==== Excerpted data ====

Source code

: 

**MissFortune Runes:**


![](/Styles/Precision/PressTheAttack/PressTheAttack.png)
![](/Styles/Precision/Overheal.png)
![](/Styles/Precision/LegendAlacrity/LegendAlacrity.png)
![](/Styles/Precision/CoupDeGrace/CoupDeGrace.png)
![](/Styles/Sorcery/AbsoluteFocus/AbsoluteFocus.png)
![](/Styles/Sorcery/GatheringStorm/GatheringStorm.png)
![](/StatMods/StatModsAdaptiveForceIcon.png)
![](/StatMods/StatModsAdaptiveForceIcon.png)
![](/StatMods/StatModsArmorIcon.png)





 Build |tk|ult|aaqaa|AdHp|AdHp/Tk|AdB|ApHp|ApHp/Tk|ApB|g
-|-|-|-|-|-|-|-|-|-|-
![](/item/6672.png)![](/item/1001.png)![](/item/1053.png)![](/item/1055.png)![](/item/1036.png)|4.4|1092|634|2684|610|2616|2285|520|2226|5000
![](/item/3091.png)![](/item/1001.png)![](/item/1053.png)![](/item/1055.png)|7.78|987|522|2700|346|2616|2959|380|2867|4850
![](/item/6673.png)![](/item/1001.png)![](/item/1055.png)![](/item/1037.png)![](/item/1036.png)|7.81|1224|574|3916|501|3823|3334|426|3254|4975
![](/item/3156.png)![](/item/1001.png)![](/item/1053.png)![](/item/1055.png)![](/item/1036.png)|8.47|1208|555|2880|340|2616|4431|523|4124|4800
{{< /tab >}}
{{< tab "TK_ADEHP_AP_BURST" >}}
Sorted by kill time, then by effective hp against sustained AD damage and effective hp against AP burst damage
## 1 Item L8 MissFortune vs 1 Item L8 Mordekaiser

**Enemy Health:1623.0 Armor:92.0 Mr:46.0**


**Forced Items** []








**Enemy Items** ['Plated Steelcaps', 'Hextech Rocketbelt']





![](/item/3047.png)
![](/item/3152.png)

====

To do: Copy out each line carrying the string "Precision" from the data.

Result for this exercise:
![](/Styles/Precision/PressTheAttack/PressTheAttack.png)
![](/Styles/Precision/Overheal.png)
![](/Styles/Precision/LegendAlacrity/LegendAlacrity.png)
![](/Styles/Precision/CoupDeGrace/CoupDeGrace.png)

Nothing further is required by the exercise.